#### Task requirements
Return the lines that run from the beginning of the entries to the line holding "Key interest rates wsj", inclusive, and drop the pictures.

[Extracted page text data]
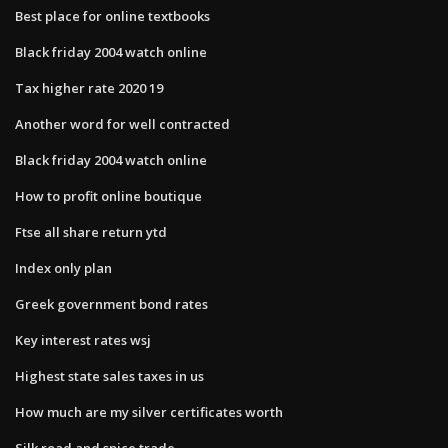
Best place for online textbooks
Black friday 2004 watch online
Tax higher rate 2020 19
Another word for well contracted
Black friday 2004 watch online
How to profit online boutique
Ftse all share return ytd
Index only plan
Greek government bond rates
Key interest rates wsj
Highest state sales taxes in us
How much are my silver certificates worth
Silk road and spice trade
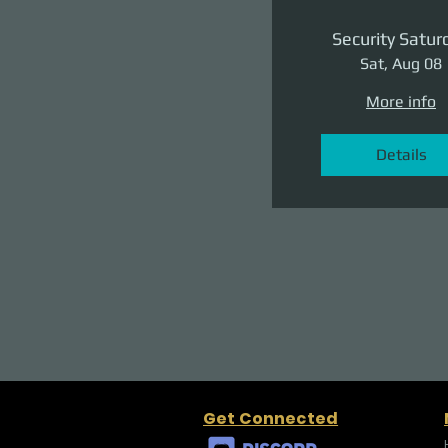
Security Satur
Sat, Aug 08
More info
Details
Get Connected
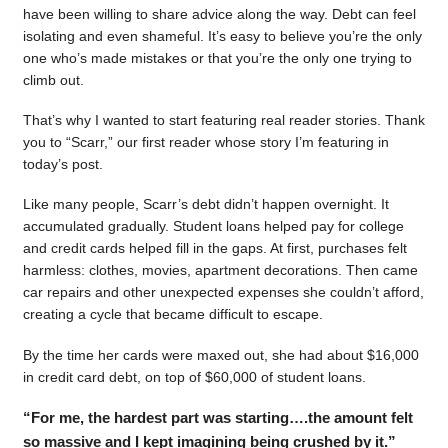
have been willing to share advice along the way. Debt can feel
isolating and even shameful. It’s easy to believe you’re the only
one who’s made mistakes or that you’re the only one trying to
climb out.
That’s why I wanted to start featuring real reader stories. Thank
you to “Scarr,” our first reader whose story I’m featuring in
today’s post.
Like many people, Scarr’s debt didn’t happen overnight. It
accumulated gradually. Student loans helped pay for college
and credit cards helped fill in the gaps. At first, purchases felt
harmless: clothes, movies, apartment decorations. Then came
car repairs and other unexpected expenses she couldn’t afford,
creating a cycle that became difficult to escape.
By the time her cards were maxed out, she had about $16,000
in credit card debt, on top of $60,000 of student loans.
“For me, the hardest part was starting….the amount felt
so massive and I kept imagining being crushed by it.”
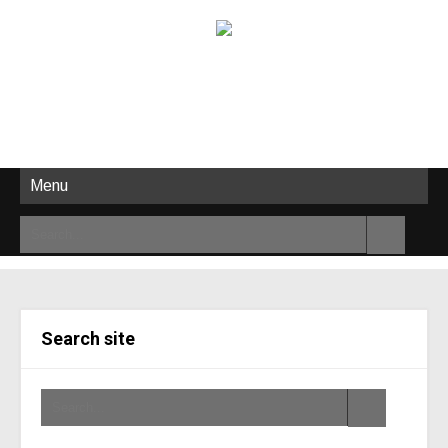
Menu
Search site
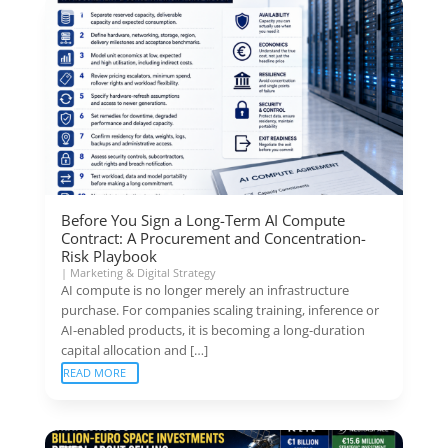
Before You Sign a Long-Term AI Compute
Contract: A Procurement and Concentration-
Risk Playbook
|
Marketing & Digital Strategy
AI compute is no longer merely an infrastructure
purchase. For companies scaling training, inference or
AI-enabled products, it is becoming a long-duration
capital allocation and […]
READ MORE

#### Exercise result
Best place for online textbooks
Black friday 2004 watch online
Tax higher rate 2020 19
Another word for well contracted
Black friday 2004 watch online
How to profit online boutique
Ftse all share return ytd
Index only plan
Greek government bond rates
Key interest rates wsj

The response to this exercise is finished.